If (at least) one e-machine is installed on each axle, it being possible to allocate more power to all these e-machines jointly than the battery source (for example, a high-voltage battery) could deliver, a certain limited power must be allocated in a targeted manner to each e-machine per axle.
This limiting power allocation is converted, according to the invention, into torque limits, in principle, by way of appropriate programming of the control unit. In order to prevent jolts, these torque limits could be “approached” in a ramped manner. This can briefly result in unintentional all-wheel distributions due to power shifts, however.
The driver power input is detected, in principle, as summation target torque from the filtered accelerator pedal sensor signal. Depending on this filtered summation target torque, an all-wheel drive factor is determined, which yields the individual target torques of the axles and the e-machines, which are then comfortably set via the e-machines, for example, by means of a “fader”. A fader is understood to be a suitable all-wheel drive fade-over function in the event of a change in an all-wheel drive factor.
In the event of a rapid change in the summation target torque (for example, in the event of an abrupt demand for full load out of the coasting operation, which is also referred to as “punch” or “tip in”), a jolt can occur, since the e-machine of the primary axle initially overshoots starting from single-axle operation before the comparatively slow all-wheel drive fade-over function specifies the new torque limits for dual-axle operation.
Therefore, according to the invention, due to a defined signal (unfiltered target path), which enables an upcoming rapid change in the all-wheel drive factor to be inferred more quickly than the filtered summation target torque (filtered target path), the torque limits for the upcoming all-wheel drive factor are digitally (i.e., abruptly and not in a ramped manner) specified, i.e., before the individual target torques of the e-machines are actually set for the upcoming al-wheel drive factor.
In other words, the power that is not yet approached by the slower filtered target path is digitally distributed, due to a faster unfiltered target path, in the desired all-wheel drive factor ratio under consideration of the particular maximum power characteristic curve per e-machine. If the filtered target path then approaches the distributed power, it has already been correctly distributed due to the previously set torque limits.

SOURCE MATERIAL |
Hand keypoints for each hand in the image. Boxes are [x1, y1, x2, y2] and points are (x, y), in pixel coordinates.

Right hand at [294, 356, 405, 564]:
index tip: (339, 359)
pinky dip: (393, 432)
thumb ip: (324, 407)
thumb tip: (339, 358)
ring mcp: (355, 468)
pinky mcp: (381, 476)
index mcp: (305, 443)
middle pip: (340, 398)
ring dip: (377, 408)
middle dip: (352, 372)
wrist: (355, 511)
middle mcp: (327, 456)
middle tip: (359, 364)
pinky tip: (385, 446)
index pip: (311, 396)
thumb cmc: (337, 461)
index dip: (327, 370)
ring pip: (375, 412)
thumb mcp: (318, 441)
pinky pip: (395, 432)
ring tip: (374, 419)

---

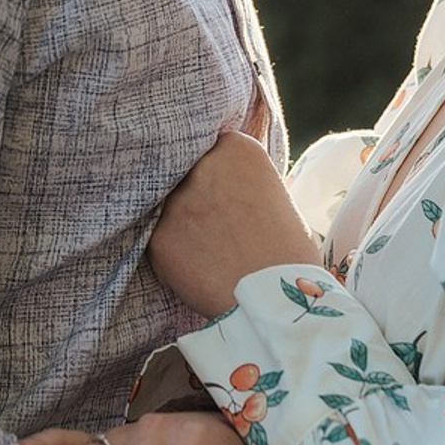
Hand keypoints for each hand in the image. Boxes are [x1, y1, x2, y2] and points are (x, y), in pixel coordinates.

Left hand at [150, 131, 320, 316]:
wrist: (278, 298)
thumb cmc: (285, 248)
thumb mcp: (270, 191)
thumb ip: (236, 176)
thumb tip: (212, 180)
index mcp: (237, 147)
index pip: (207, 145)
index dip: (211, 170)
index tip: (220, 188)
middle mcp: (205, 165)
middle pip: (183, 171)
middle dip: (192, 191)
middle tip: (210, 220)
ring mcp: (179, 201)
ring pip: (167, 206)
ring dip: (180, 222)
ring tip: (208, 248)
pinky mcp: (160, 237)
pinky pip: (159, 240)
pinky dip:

EXERCISE REQUIREMENTS |
(1) Which words or phrases does the text on e-machine power allocation set in quotation marks?
(2) According to the text on e-machine power allocation, why are the torque limits for the upcoming all-wheel drive factor specified abruptly, using the unfiltered target path?

ANSWERS FOR THIS EXERCISE |
(1)
- "approached"
- "fader"
- "punch"
- "tip in"

(2) A rapid change in the summation target torque can cause a jolt. The e-machine of the primary axle first overshoots from single-axle operation before the slow all-wheel drive fade-over function sets the new torque limits for dual-axle operation. The unfiltered signal reveals the upcoming change sooner than the filtered summation target torque, so the limits can be set before the e-machines' individual target torques are actually set.